In the life of the prophet there was no distinction between what the people call sacred and secular, or religion and politics: he had no place other than the mosque for politics and other related issues. That established a precedent for his religion. The mosque at the time of the prophet was his propagation center and the headquarters of the state.
This was also the case for his successors, the rightly guided Caliphs: the mosque was their base for all activities political as well as non-political.
... Politics as a science is one of the best disciplines, and as a practice and career it is the most honorable. The surprising thing is that it is politicians, who are totally immersed in it [politics] from the top of their heads to the soles of their feet, who are inquiring if the mosque should embark on and leap into political affairs. Politics in itself is neither vice, nor evil, according to Islam. ... For Muslims it is part of our religion: doctrine and worship constitute a system for the whole of life.
... It must be the role of the mosque to guide the public policy of a nation, raise awareness of critical issues, and reveal its enemies.
From ancient times the mosque has had a role in urging jihad for the sake of Allah, resisting the enemies of the religion who are invading occupiers. That blessed Intifada in the land of the prophets, Palestine, started from none other than the mosques. Its first call came from the minarets and it was first known as the mosque revolution. The mosque's role in the Afghan jihad, and in every Islamic jihad cannot be denied.
The last point about jihad is an important one. It explains why time and again intelligence agencies have established links between jihadis and particular mosques, where the faith and intentions of young men have been so nurtured that they were ready and willing to undertake jihad for the sake of Allah.

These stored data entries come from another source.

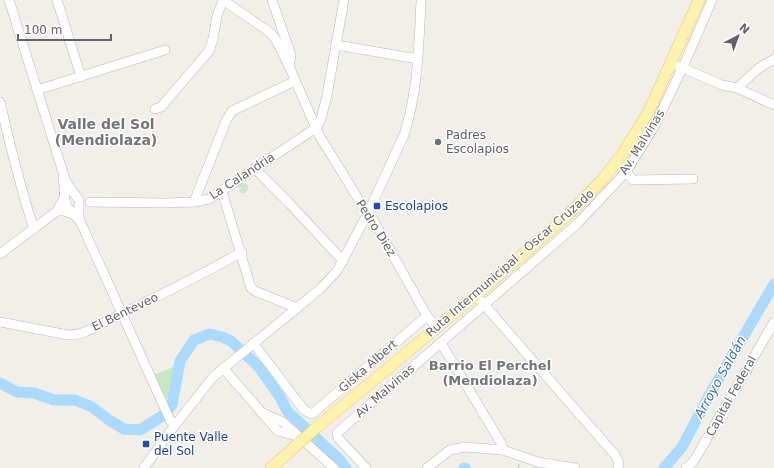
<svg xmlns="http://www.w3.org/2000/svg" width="774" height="468" viewBox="0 0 774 468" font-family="'DejaVu Sans',sans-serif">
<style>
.green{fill:#c5e8c5}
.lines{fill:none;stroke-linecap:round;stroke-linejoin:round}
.river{stroke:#aadaff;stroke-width:11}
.minor-casing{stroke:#b5b8bc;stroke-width:10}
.major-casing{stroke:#f2c960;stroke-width:12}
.path{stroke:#9cc7a9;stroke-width:1;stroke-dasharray:4 2;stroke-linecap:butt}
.minor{stroke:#fff;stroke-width:9}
.major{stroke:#fff2af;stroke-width:11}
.major-bridge-casing{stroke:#f2c960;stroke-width:12;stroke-linecap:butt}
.major-bridge{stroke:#fff2af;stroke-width:11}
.worship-dot{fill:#6b7280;stroke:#fff;stroke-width:1.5}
.transit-dot{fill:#1a4fb4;stroke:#fff;stroke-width:1.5}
.labels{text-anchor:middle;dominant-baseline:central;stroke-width:3;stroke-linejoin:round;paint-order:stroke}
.worship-label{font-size:12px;fill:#5b616d;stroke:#fff;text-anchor:start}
.street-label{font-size:12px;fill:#5f6368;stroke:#fff}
.transit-label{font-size:12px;fill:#164399;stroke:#fff;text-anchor:start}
.neighbourhood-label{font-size:13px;font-weight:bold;fill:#70757a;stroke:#fff}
.water-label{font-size:13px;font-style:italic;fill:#4174aa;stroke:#fff}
.quarter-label{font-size:14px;font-weight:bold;fill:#70757a;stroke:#fff}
</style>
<rect width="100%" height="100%" fill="#f1efe8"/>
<g class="green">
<path d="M241 183 247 184C249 188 248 190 245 193H241L239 190 243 188 238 187Z"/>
<path d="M178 365 174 393 165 400 154 375Z"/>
</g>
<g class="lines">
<g class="river">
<path d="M0 383 17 392 34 393 54 400H75L92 407 109 420 124 429 140 430 162 416 172 405 180 361 194 340 210 334 222 337 231 341 258 366 280 397 287 411 340 460 346 468"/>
<path d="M464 468H465"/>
<path d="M664 468 682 447 710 394 774 284"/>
</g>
<g class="minor-casing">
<g id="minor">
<path d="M9 0 66 182 79 200V217L81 223 67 206 65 201 63 175"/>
<path d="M57 0 81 77"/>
<path d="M223 0 268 31 275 38 289 66 319 135 362 205 372 218 427 316 437 328"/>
<path d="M272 0 291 55 289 66"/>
<path d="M336 45 418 59"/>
<path d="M678 66 722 85 737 88 774 105"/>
<path d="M737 88 759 68 774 59"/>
<path d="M37 90 165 50"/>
<path d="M0 102C10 145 20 187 34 229"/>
<path d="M155 109 161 107 209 51 213 39 217 16 223 0"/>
<path d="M255 169 290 204 343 261"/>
<path d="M626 172 633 180 693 179"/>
<path d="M222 191 251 288 255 291 297 308"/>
<path d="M90 202 166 203 194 202 209 199 316 128 321 119 327 95 344 0"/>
<path d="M194 202 226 121 232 111 295 81"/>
<path d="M57 211H64L73 214"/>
<path d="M81 223 170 420 175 425"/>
<path d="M0 254 57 211 65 196"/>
<path d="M481 301 615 455 619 463 618 468"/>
<path d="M0 322 68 335C83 336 98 325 111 319 155 298 199 276 242 252"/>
<path d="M253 343 304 410 312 414 427 316"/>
<path d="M441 343 501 443 503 450"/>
<path d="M223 368 276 429 278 431 300 437"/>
<path d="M261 412 283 422 334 468"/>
<path d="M144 468 175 425 213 377 320 289 337 271 368 213 404 135C418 92 419 45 421 0"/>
<path d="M366 468 338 438 337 433 577 224 626 172 655 125 683 67 712 0"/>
<path d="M427 468 450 450 465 447 503 450 538 462 575 468"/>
<path d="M686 468 692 463 698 454 774 322"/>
</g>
</g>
<g class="major-casing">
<g id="major">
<path d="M316 428 476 295 568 215 602 180 622 155 649 111 699 0"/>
<path d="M271 468 299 443"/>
</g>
</g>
<path class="path" d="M518 468 519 465H521"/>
<use href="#minor" class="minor"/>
<use href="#major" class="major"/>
<g class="major-bridge-casing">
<path id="major-bridge" d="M299 443 316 428"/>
</g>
<use href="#major-bridge" class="major-bridge"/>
</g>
<circle class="worship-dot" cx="438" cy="142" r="4"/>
<g class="transit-dot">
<rect x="373" y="202" width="8" height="8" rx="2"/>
<rect x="142" y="440" width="8" height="8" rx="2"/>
</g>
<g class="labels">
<g class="worship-label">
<text x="446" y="135">Padres<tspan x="446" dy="14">Escolapios</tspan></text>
</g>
<g class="street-label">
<text transform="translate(642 142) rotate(-58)">Av. Malvinas</text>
<text transform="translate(242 176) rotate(-33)">La Calandria</text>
<text transform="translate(376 228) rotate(58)">Pedro Diez</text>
<text transform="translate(510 263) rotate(-41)">Ruta Intermunicipal - Oscar Cruzado</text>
<text transform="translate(125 312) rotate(-26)">El Benteveo</text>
<text transform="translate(368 366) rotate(-41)">Giska Albert</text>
<text transform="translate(385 391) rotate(-41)">Av. Malvinas</text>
<text transform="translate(731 396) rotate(-61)">Capital Federal</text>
</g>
<g class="transit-label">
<text x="385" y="206">Escolapios</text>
<text x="154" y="437">Puente Valle<tspan x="154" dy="14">del Sol</tspan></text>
</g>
<g class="neighbourhood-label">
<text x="490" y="365">Barrio El Perchel<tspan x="490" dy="15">(Mendiolaza)</tspan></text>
</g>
<g class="water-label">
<text transform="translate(720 377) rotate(-61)">Arroyo Saldán</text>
</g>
<g class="quarter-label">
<text x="106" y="124">Valle del Sol<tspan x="106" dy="16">(Mendiolaza)</tspan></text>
</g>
</g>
<g transform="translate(738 36) rotate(41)" stroke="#ffffff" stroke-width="3" paint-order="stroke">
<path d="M0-3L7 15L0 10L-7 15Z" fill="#5f6368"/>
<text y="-6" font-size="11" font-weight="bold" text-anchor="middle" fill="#5f6368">N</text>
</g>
<path d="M18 34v6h93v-6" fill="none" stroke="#5f6368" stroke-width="2"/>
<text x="24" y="34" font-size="12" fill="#5f6368" stroke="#ffffff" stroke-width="3" paint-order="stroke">100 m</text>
</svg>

There are reported to be 40,000 to 50,000 mosques in the United States, but there is not a single church in Saudi Arabia. The issue for municipal planning authorities to consider, when they receive a request to issue a permit for a mosque, is how can they know what kind of facility this will turn out to be? No doubt there are many mosques which are simply places of private devotion and public worship. But, according to Yusuf Al-Qaradawi, there is much more to a mosque than this.
[1] Wittgenstein, Ludwig. Philosophical Investigations. Prentice Hall, 1973. p. 114.